Social Inequity Aversion - Clarifying Inequity Aversion Through Experiment

Clarifying Inequity Aversion Through Experiment

To better understand and breakdown the concept of social inequity aversion would be to use the study done by Sarah Brosnan (as well as with Frans B. M. de Waal), who specializes in social behavior and social cognition. In their experiment, “Monkeys Reject Unequal Pay” five female capuchin monkeys were used and given an unequal distribution of rewards by the human experimenter. The female monkeys alternated in pairs under four different conditions with the experimenter. Of the female monkeys, two received the same reward, one female received a superior reward, one female received a superior reward without exchange (for example without work), and a single female observed a superior reward in the absence of a partner.
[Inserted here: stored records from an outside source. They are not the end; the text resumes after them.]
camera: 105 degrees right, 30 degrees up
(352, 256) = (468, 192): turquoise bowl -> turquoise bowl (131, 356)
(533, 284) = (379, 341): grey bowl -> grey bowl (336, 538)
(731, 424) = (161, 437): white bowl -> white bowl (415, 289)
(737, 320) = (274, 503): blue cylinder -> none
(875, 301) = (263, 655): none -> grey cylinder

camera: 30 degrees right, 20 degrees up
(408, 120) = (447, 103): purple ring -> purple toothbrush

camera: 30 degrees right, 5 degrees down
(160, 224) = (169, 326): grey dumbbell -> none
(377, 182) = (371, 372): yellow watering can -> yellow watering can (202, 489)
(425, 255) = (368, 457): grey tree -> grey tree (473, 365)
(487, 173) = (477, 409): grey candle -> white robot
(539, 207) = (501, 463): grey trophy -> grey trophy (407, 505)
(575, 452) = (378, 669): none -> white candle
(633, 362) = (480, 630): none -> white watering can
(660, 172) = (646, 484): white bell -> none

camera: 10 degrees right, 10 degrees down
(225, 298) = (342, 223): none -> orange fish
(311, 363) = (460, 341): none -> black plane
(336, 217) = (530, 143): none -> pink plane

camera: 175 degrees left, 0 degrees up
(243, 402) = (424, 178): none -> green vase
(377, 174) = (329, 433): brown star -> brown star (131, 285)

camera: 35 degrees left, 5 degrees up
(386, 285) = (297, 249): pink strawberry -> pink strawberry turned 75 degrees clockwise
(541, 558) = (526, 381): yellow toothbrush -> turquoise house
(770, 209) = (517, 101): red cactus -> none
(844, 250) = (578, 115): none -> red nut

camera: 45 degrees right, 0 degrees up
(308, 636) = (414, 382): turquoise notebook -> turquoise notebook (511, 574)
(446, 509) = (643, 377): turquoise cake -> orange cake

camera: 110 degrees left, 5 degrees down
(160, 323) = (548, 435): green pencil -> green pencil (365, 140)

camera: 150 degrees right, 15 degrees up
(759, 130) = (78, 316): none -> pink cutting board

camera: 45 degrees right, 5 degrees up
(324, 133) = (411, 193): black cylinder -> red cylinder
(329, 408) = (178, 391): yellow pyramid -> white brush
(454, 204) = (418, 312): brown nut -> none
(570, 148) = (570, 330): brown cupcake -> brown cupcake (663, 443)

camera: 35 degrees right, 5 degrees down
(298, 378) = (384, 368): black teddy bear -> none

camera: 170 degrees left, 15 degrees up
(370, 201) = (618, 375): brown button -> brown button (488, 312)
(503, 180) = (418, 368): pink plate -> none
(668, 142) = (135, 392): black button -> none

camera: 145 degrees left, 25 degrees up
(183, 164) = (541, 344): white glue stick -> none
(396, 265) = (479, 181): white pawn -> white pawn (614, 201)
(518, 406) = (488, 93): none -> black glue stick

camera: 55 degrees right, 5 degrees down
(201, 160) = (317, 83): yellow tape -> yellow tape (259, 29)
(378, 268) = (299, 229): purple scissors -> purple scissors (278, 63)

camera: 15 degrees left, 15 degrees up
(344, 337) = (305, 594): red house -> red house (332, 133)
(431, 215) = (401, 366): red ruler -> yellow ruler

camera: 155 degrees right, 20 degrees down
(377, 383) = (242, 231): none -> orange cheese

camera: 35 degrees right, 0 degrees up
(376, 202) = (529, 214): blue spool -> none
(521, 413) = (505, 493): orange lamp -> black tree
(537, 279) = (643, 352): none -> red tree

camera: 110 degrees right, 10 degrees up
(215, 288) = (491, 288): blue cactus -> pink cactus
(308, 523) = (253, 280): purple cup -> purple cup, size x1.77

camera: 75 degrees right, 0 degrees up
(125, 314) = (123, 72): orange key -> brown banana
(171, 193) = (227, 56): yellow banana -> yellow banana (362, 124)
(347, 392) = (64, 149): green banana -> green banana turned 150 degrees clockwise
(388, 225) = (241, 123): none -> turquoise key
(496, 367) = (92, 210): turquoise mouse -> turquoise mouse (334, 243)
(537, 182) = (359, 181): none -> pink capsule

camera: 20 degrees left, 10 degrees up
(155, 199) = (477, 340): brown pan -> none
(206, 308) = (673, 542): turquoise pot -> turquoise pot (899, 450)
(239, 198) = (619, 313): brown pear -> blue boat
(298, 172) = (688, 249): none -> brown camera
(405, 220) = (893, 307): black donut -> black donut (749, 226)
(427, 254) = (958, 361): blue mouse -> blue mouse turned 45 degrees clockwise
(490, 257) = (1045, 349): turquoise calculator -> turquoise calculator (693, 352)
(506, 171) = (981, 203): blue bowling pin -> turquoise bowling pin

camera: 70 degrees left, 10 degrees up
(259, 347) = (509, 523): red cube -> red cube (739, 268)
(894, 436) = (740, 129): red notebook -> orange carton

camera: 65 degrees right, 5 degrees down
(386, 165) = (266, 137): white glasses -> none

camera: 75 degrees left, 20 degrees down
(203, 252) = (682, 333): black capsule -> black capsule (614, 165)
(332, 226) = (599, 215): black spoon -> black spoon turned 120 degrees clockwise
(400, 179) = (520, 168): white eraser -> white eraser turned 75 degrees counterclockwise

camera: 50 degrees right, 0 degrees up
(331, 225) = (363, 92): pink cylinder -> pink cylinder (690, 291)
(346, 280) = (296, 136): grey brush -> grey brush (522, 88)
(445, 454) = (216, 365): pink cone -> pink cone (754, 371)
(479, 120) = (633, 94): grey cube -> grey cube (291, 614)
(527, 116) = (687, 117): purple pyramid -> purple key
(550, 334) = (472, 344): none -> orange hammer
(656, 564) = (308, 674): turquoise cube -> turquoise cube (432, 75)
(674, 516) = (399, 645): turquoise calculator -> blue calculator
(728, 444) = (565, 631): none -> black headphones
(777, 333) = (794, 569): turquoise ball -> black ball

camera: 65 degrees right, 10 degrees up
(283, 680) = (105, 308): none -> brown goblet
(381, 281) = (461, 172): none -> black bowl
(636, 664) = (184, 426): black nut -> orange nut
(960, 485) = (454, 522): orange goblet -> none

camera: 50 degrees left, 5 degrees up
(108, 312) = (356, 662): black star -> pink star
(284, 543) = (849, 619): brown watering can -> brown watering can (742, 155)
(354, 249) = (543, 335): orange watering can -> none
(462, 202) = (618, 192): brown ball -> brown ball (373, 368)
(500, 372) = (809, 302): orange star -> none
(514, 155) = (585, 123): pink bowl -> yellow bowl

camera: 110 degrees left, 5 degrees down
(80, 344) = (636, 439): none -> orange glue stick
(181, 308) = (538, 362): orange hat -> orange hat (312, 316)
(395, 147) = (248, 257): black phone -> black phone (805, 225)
The females were much less likely to complete a trade with the human experimenter when their corresponding partner received a food item of higher value item (a grape; the lower item was a cucumber), and when that partner received the higher food item with no exchange of work of any kind, the likelihood of not completing a trade intensified. All of these refusals of exchange included both passive and active rejections ranging from refusing to take the awards to throwing the reward, respectively. These negative responses of situation made with the monkeys support the early evolutionary origin of inequity aversion and thus helps (in combination with the definitions of inequity and aversion) give an overall idea of what social inequity aversion is: the tendency to reject or avoid situations in which there is social inequality, unfairness, or injustice.